Technology advances are providing huge opportunities to intervene decades earlier, when these diseases first start to take hold. That’s where Alzheimer’s Research UK’s Early Detection of Neurodegenerative diseases (EDoN) initiative comes in.

The project is pulling together a wealth of information from a huge number of studies that will ultimately allow us to develop and test a digital device designed to pick up subtle effects of diseases like Alzheimer’s in people who don’t yet have any obvious symptoms.

Identifying the very earliest changes in these diseases would transform research efforts today, giving us the best chance of treating or preventing these diseases before the symptoms start to get in the way of life.

Key support from the likes of philanthropist Bill Gates has allowed this project to ramp up even during the pandemic and researchers have been recruited to key positions.

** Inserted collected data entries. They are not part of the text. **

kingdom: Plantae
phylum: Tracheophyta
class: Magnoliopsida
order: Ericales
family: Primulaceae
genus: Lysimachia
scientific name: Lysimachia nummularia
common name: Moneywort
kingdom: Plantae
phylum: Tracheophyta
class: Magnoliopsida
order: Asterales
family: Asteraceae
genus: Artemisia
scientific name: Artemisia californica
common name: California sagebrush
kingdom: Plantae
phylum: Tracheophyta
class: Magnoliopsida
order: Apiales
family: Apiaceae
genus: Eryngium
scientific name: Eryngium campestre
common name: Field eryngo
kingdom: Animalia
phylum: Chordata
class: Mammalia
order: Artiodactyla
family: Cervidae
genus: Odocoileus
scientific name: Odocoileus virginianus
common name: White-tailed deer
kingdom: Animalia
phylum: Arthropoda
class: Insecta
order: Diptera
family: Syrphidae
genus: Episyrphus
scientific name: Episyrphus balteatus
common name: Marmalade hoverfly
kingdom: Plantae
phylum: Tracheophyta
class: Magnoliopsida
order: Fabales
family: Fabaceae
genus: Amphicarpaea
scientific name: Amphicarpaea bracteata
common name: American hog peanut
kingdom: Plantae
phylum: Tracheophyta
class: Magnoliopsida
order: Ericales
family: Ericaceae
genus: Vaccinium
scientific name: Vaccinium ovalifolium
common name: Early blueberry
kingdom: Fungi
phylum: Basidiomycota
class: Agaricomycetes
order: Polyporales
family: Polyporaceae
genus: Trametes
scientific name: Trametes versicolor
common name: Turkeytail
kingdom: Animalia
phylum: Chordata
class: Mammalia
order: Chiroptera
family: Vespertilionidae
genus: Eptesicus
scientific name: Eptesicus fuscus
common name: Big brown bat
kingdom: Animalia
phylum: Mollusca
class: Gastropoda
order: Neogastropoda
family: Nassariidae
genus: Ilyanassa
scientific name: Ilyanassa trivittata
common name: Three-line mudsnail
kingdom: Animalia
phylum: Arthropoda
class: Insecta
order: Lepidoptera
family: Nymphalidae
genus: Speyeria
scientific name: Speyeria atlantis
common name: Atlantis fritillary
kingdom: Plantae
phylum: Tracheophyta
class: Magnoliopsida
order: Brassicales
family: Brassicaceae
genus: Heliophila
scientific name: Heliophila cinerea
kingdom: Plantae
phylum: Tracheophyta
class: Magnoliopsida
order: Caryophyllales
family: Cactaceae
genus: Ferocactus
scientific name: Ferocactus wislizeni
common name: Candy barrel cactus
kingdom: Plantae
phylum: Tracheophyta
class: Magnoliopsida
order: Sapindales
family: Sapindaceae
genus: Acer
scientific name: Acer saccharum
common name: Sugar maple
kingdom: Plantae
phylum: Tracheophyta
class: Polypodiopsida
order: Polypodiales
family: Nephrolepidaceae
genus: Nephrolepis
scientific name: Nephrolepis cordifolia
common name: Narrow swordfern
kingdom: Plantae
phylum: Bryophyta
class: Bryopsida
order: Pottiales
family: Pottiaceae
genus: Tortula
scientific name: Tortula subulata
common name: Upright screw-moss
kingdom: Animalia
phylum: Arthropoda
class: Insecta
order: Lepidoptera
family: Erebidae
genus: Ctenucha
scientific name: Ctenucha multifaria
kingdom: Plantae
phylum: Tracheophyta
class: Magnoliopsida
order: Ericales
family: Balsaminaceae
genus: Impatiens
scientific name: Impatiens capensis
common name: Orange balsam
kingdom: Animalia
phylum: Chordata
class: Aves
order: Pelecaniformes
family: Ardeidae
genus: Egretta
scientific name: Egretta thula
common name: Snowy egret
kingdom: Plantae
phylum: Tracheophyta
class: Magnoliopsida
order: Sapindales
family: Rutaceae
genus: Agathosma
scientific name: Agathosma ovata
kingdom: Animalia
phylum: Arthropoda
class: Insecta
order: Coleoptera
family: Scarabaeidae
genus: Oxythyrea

In COVID-stricken world, research is at risk, but there is hope. This year a new report has estimated that the number of dementia cases worldwide could be reduced by 40% if 12 risk factors for the condition could be eliminated. More research needs to be done to fully understand dementia risk, and to unpick why some of these factors may impact the number of people living with dementia. But this report points to a number of actions we can take now, both as individuals and as a society, that could reduce the number of people developing the condition in the future.

The best advice for individuals is that what’s good for your heart is good for your head: that means eating a balanced diet with plenty of fruit and vegetables, staying mentally and physically active, and keeping blood pressure, weight and cholesterol in check.

Although it’s been a difficult year, progress in dementia research is still being made and there’s hope for what 2021 will bring.